事務局からのお知らせ

福島県立医科大学医学部 小児科学講座 細矢 光亮 先生 寄稿

「ほそくながく」
2011年3月の東日本大震災から6年が経ちました。これまで、全国のたくさんの方々より温かいご支援をいただきましたこと、心より感謝申し上げます。
太平洋沿岸部にある公立相馬病院は、地震、津波、原発事故で大きな被害を受けた相馬双葉地区にあり、この地区で唯一の小児入院施設を有する小児医療の砦です。常勤医3名が地域小児医療を担ってきましたが、震災後は原発事故による避難者の増加もあり、常勤医が疲弊しておりました。日本小児救急医学会を通じた公立相馬病院への休日診療支援は、常勤医の心身の負担を軽減するのに大いに役立ちました。
2013年10月から、日本小児救急医学会の支援募集医療機関に福島県中通り中部にある公立岩瀬病院を加えていただきました。公立岩瀬病院は地震被害により旧病院の使用が困難になりましたが、幸い竣工されたばかりの新病院に円滑に移転し、診療を継続することができました。震災前と同様に常時20-40名の入院患者がおり、これを僅か3名の常勤医が粉骨砕身し、これに日本小児救急医学会の支援をいただき、この難局を乗り切ってくれました。2017年4月には周産期医療を担う新病棟がオープンし、福島県中通りの小児科診療拠点の一つに成長しつつあります。
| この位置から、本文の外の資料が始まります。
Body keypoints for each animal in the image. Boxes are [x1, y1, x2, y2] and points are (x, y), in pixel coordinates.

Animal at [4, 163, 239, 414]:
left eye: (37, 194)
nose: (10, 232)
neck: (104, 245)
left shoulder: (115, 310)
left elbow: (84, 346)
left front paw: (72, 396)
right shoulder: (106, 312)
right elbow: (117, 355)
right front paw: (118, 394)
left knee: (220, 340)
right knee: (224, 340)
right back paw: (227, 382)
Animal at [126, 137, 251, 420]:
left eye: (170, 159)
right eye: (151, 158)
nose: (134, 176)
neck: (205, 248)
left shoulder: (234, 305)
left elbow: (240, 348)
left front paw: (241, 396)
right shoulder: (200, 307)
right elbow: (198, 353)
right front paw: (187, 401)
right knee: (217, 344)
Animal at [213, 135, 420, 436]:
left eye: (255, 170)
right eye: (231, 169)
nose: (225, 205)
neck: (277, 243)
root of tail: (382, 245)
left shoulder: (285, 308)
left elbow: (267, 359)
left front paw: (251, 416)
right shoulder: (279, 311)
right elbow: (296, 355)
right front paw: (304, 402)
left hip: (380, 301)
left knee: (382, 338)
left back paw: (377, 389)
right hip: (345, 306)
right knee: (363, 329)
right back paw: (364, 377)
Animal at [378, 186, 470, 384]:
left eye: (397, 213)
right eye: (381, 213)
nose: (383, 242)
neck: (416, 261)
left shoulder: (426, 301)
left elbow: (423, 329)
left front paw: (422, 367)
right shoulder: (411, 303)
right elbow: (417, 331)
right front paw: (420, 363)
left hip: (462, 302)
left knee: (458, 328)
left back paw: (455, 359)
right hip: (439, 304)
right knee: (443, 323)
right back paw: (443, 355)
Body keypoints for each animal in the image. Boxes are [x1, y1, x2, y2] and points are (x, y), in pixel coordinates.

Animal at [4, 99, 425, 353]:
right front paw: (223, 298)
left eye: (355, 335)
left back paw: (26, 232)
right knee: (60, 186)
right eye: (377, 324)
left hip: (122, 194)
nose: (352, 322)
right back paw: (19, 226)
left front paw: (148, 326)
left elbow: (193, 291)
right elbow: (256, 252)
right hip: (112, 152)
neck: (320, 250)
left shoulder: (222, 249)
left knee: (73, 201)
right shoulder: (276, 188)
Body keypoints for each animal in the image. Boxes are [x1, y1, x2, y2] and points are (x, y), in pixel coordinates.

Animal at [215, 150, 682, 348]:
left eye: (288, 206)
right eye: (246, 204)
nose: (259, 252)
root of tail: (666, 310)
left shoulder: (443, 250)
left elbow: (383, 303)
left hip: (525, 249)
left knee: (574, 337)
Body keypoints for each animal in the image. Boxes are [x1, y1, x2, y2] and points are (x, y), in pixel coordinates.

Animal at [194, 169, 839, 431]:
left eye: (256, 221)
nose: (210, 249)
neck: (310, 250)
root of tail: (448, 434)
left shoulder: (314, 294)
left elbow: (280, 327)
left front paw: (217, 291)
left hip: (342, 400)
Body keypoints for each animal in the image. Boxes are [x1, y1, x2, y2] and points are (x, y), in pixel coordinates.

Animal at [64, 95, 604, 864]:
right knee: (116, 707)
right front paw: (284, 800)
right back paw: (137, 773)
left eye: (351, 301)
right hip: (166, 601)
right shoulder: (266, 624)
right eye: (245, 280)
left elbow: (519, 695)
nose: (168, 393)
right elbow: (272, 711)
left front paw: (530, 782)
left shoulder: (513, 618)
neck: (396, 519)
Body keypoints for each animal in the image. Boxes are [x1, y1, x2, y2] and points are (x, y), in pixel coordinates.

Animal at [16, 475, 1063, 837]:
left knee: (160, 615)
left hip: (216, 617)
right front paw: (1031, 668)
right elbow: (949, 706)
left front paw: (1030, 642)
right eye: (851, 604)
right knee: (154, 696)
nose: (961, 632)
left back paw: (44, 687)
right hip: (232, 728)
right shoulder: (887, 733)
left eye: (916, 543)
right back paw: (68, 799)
2015年8月から福島県南会津地方の県立南会津病院を9番目の支援施設に加えていただきました。超過疎地域ですが、他の医療圏からは遠く離れており、たった1人の小児科医がこの地域の小児医療を護ってくれています。休日の診療支援をいただき、常時拘束される状況から解放される時間を持てるようになりました。
一旦崩壊しかけた福島県の小児医療体制でしたが、日本小児救急医学会「東日本大震災小児医療復興新生事務局」を通じた様々なご支援をいただいたこともあり、順調に回復してきています。これからも、「ほそくながく」ご支援をお願いします。